• [What is being asked]: Each entry is to be retyped exactly as it appears. Leave the images out.

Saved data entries
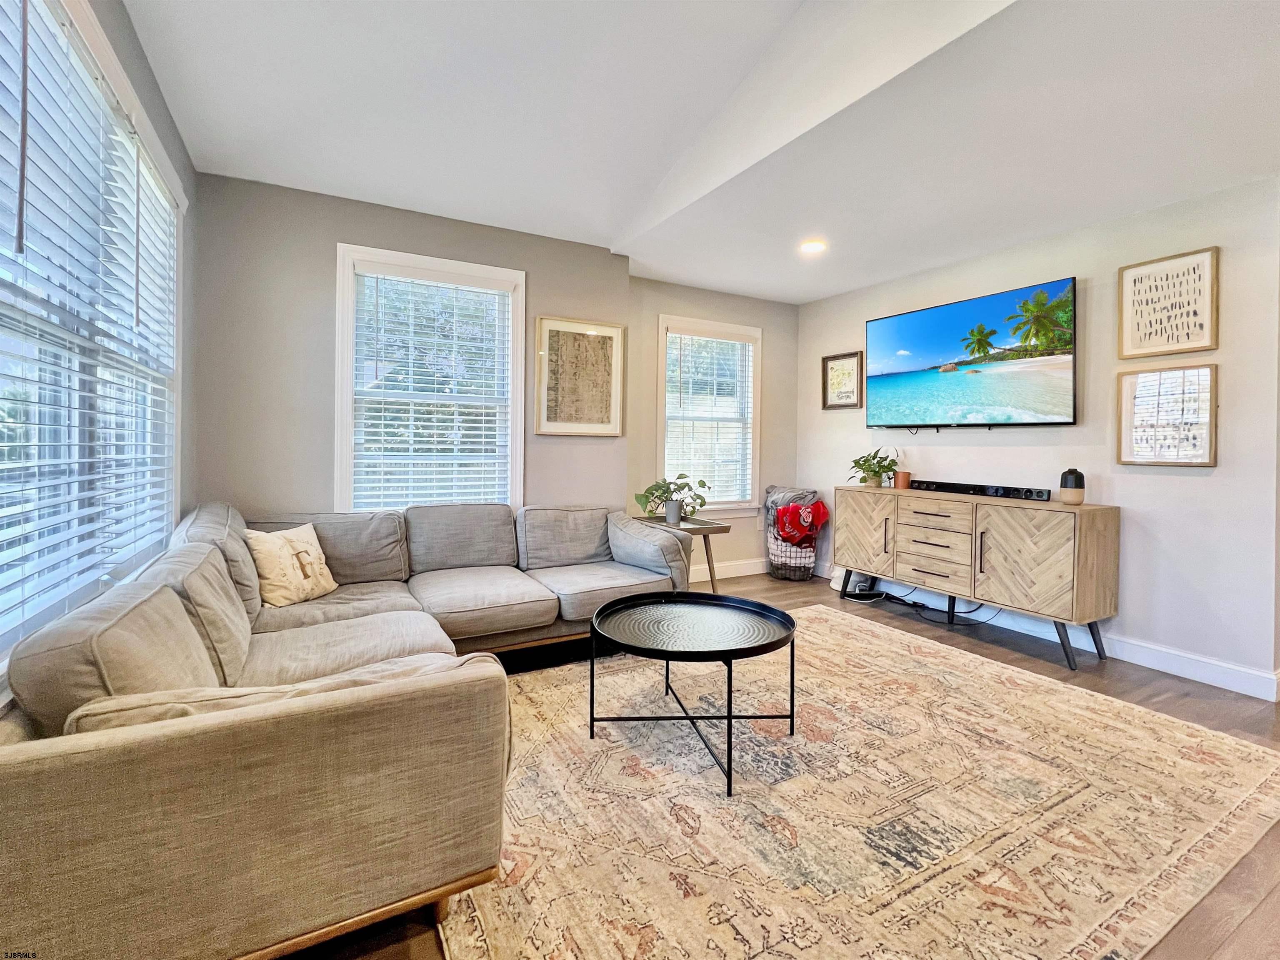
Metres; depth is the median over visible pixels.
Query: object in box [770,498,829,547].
red blanket
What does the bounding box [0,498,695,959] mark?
sectional sofa
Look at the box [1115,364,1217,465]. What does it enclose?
framed picture
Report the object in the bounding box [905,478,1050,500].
soundbar
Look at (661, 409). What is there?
window
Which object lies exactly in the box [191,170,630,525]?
back wall
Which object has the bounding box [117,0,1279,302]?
ceiling
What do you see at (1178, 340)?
framed picture
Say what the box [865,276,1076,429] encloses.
television
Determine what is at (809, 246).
recessed light
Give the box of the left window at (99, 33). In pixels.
[0,0,186,672]
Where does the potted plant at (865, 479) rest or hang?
on the sideboard
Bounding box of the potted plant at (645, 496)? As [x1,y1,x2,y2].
[631,473,708,524]
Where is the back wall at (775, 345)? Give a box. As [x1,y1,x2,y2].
[627,276,799,580]
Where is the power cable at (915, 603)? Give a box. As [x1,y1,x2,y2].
[847,582,996,624]
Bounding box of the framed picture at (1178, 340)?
[1118,245,1219,357]
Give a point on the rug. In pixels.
(987, 668)
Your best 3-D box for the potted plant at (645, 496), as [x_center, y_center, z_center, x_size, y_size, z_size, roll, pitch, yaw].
[0.243,0.169,3.721,0.599,0.377,0.523,0,1,-29]
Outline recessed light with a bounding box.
[799,238,826,254]
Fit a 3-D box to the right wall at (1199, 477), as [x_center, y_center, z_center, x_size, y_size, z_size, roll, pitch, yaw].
[2.795,-0.316,3.155,0.152,2.804,4.667,0,1,-29]
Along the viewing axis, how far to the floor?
2.34 m
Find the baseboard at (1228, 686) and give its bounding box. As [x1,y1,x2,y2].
[817,565,1279,701]
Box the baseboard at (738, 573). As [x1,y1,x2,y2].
[691,558,766,581]
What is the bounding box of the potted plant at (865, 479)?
[848,445,900,487]
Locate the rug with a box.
[443,604,1279,959]
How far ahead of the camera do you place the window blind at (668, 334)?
4.64 m
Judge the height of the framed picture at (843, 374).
0.515 m
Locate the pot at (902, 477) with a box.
[893,469,911,488]
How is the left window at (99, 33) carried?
in the left wall
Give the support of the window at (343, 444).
in the back wall at (358, 229)
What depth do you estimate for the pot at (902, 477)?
3.79 m
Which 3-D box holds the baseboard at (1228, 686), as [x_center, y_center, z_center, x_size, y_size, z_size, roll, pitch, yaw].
[2.574,1.015,3.512,0.015,0.133,3.718,0,1,-29]
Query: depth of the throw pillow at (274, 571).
2.37 m
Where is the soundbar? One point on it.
(1018, 490)
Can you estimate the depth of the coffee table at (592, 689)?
1.97 m
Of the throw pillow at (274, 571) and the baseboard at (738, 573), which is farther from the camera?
the baseboard at (738, 573)
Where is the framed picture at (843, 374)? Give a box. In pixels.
[821,350,862,409]
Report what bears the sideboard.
on the floor
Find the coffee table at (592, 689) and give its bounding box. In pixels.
[586,588,797,796]
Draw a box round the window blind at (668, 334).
[664,330,754,506]
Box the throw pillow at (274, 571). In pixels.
[245,522,337,607]
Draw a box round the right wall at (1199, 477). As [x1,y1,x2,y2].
[797,174,1279,698]
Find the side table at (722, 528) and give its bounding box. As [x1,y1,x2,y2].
[630,515,727,589]
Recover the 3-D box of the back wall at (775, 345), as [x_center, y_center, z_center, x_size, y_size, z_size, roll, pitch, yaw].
[0.726,-0.385,4.695,2.110,2.808,0.162,0,1,-29]
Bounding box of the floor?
[277,568,1279,956]
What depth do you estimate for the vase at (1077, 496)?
2.86 m
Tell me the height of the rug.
0.012 m
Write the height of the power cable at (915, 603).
0.199 m
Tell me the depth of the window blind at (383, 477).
3.24 m
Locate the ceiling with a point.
(608, 227)
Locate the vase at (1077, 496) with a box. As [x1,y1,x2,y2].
[1058,467,1085,505]
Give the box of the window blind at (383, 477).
[350,267,514,511]
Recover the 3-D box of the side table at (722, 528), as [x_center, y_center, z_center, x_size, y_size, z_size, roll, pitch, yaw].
[0.291,0.674,3.733,0.532,0.658,0.604,0,1,-29]
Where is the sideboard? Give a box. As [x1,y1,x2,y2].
[832,485,1119,673]
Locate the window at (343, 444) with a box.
[333,242,525,511]
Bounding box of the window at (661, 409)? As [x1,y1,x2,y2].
[657,315,762,516]
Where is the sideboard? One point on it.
(1053, 541)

• [Solution below]:
Metres; depth is the median over visible pixels.
Query: object in box [770,498,829,547].
red blanket
What does the bounding box [0,498,695,959] mark?
sectional sofa
Look at the box [1115,364,1217,465]. What does it enclose?
framed picture
Report the object in the bounding box [905,478,1050,500].
soundbar
Look at (661, 409). What is there?
window
Which object lies exactly in the box [191,170,630,525]?
back wall
Which object has the bounding box [117,0,1279,302]?
ceiling
What do you see at (1178, 340)?
framed picture
Say what the box [865,276,1076,429] encloses.
television
Determine what is at (809, 246).
recessed light
Give the box of the left window at (99, 33). In pixels.
[0,0,186,672]
Where does the potted plant at (865, 479) rest or hang?
on the sideboard
Bounding box of the potted plant at (645, 496)? As [x1,y1,x2,y2].
[631,473,708,524]
Where is the back wall at (775, 345)? Give a box. As [x1,y1,x2,y2].
[627,276,799,580]
Where is the power cable at (915, 603)? Give a box. As [x1,y1,x2,y2].
[847,582,996,624]
Bounding box of the framed picture at (1178, 340)?
[1118,245,1219,357]
Give a point on the rug. In pixels.
(987, 668)
Your best 3-D box for the potted plant at (645, 496), as [x_center, y_center, z_center, x_size, y_size, z_size, roll, pitch, yaw].
[0.243,0.169,3.721,0.599,0.377,0.523,0,1,-29]
Outline recessed light with a bounding box.
[799,238,826,254]
Fit a 3-D box to the right wall at (1199, 477), as [x_center, y_center, z_center, x_size, y_size, z_size, roll, pitch, yaw].
[2.795,-0.316,3.155,0.152,2.804,4.667,0,1,-29]
Along the viewing axis, how far to the floor?
2.34 m
Find the baseboard at (1228, 686) and give its bounding box. As [x1,y1,x2,y2].
[817,565,1279,701]
Box the baseboard at (738, 573). As [x1,y1,x2,y2].
[691,558,766,581]
What is the bounding box of the potted plant at (865, 479)?
[848,445,900,487]
Locate the rug with a box.
[443,604,1279,959]
How far ahead of the camera do you place the window blind at (668, 334)?
4.64 m
Judge the height of the framed picture at (843, 374).
0.515 m
Locate the pot at (902, 477) with a box.
[893,469,911,488]
How is the left window at (99, 33) carried?
in the left wall
Give the support of the window at (343, 444).
in the back wall at (358, 229)
What depth do you estimate for the pot at (902, 477)?
3.79 m
Which 3-D box holds the baseboard at (1228, 686), as [x_center, y_center, z_center, x_size, y_size, z_size, roll, pitch, yaw].
[2.574,1.015,3.512,0.015,0.133,3.718,0,1,-29]
Query: depth of the throw pillow at (274, 571).
2.37 m
Where is the soundbar? One point on it.
(1018, 490)
Can you estimate the depth of the coffee table at (592, 689)?
1.97 m
Of the throw pillow at (274, 571) and the baseboard at (738, 573), which is farther from the camera?
the baseboard at (738, 573)
Where is the framed picture at (843, 374)? Give a box. In pixels.
[821,350,862,409]
Report what bears the sideboard.
on the floor
Find the coffee table at (592, 689) and give its bounding box. In pixels.
[586,588,797,796]
Draw a box round the window blind at (668, 334).
[664,330,754,506]
Box the throw pillow at (274, 571). In pixels.
[245,522,337,607]
Draw a box round the right wall at (1199, 477). As [x1,y1,x2,y2].
[797,174,1279,698]
Find the side table at (722, 528) and give its bounding box. As [x1,y1,x2,y2].
[630,515,727,589]
Recover the 3-D box of the back wall at (775, 345), as [x_center, y_center, z_center, x_size, y_size, z_size, roll, pitch, yaw].
[0.726,-0.385,4.695,2.110,2.808,0.162,0,1,-29]
Bounding box of the floor?
[277,568,1279,956]
What depth do you estimate for the vase at (1077, 496)?
2.86 m
Tell me the height of the rug.
0.012 m
Write the height of the power cable at (915, 603).
0.199 m
Tell me the depth of the window blind at (383, 477).
3.24 m
Locate the ceiling with a point.
(608, 227)
Locate the vase at (1077, 496) with a box. As [x1,y1,x2,y2].
[1058,467,1085,505]
Give the box of the window blind at (383, 477).
[350,267,514,511]
Recover the 3-D box of the side table at (722, 528), as [x_center, y_center, z_center, x_size, y_size, z_size, roll, pitch, yaw].
[0.291,0.674,3.733,0.532,0.658,0.604,0,1,-29]
Where is the sideboard? Give a box. As [x1,y1,x2,y2].
[832,485,1119,673]
Locate the window at (343, 444) with a box.
[333,242,525,511]
Bounding box of the window at (661, 409)? As [x1,y1,x2,y2].
[657,315,762,516]
Where is the sideboard? One point on it.
(1053, 541)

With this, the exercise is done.